Политическое и финансовое положение императора было сложным; если бы 4 ноября в Нидерланды не прибыл флот с испанским золотом, Карлу было бы нечем заплатить войскам. Армия понесла большие потери от тифа. 2 декабря император обратился к сыну Филиппу, находившемуся в Антверпене, с настойчивыми просьбами о помощи, но тот их проигнорировал, не желая ввязываться в безнадежное дело[15].

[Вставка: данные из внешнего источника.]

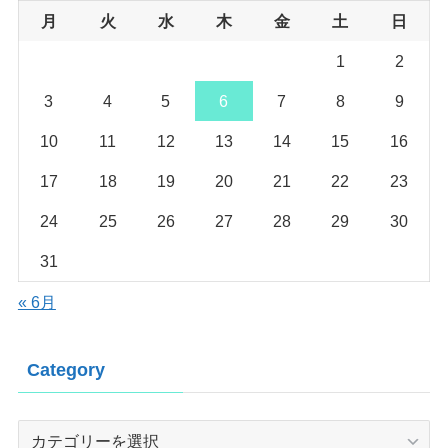
月
火
水
木
金
土
日
1
2
3
4
5
6
7
8
9
10
11
12
13
14
15
16
17
18
19
20
21
22
23
24
25
26
27
28
29
30
31
« 6月
Category
Category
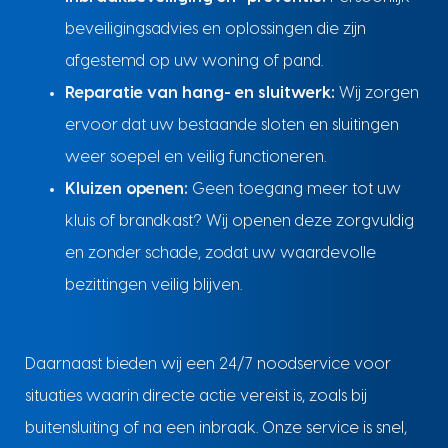
beveiligingsadvies en oplossingen die zijn
afgestemd op uw woning of pand.
Reparatie van hang- en sluitwerk:
Wij zorgen
ervoor dat uw bestaande sloten en sluitingen
weer soepel en veilig functioneren.
Kluizen openen:
Geen toegang meer tot uw
kluis of brandkast? Wij openen deze zorgvuldig
en zonder schade, zodat uw waardevolle
bezittingen veilig blijven.
Daarnaast bieden wij een 24/7 noodservice voor
situaties waarin directe actie vereist is, zoals bij
buitensluiting of na een inbraak. Onze service is snel,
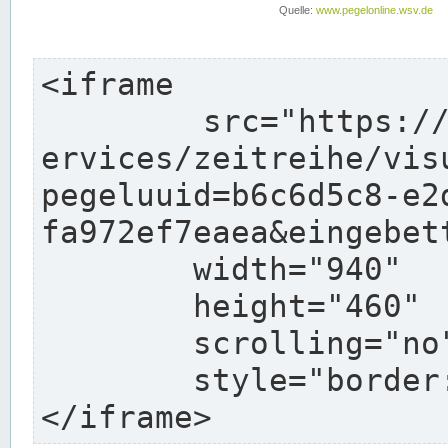
<iframe

	src="https://www.pegelonline.wsv.de/webs
ervices/zeitreihe/vis
pegeluuid=b6c6d5c8-e2
fa972ef7eaea&eingebett
	width="940"

	height="460"

	scrolling="no"

	style="border: none">

</iframe>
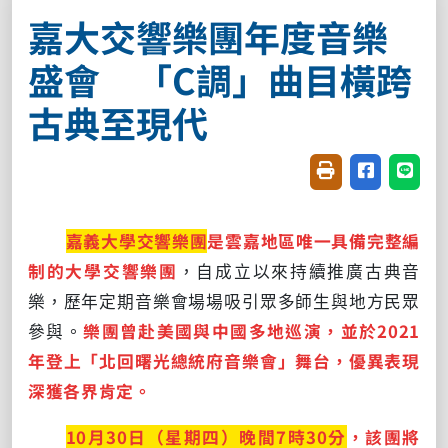
嘉大交響樂團年度音樂
盛會 「C調」曲目橫跨
古典至現代
友善列印(開新視窗
分享至臉書(
分享至
嘉義大學交響樂團
是雲嘉地區唯一具備完整編
制的大學交響樂團
，自成立以來持續推廣古典音
樂，歷年定期音樂會場場吸引眾多師生與地方民眾
參與。
樂團曾赴美國與中國多地巡演，並於2021
年登上「北回曙光總統府音樂會」舞台，優異表現
深獲各界肯定。
10月30日（星期四）晚間7時30分
，該團將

8 декабря в Мец прибыл Амбруаз Паре, весной того года при осаде Данвиллера впервые применивший при ампутациях лигатуру вместо прижигания раскаленным железом[17].

Конец осады

В течение декабря имперцы проделали бреши ещё в нескольких местах, Адская башня была разрушена артиллерийским огнём, но осажденные немедленно сооружали новые укрепления, сводя на нет результаты бомбардировок. Император хотел штурма, но военный совет высказался против этого. Наступила зима, лагерь начали затапливать дожди, армия сильно поредела от болезней, и 24 декабря было объявлено о снятии осады. 26-го началось отступление. Сам император уехал 1 января[15], на следующий день сняли лагерь основные силы. Маркграф Бранденбургский оставался в окрестностях Меца до 9 января, изображая готовность продолжать осаду[18][K 2].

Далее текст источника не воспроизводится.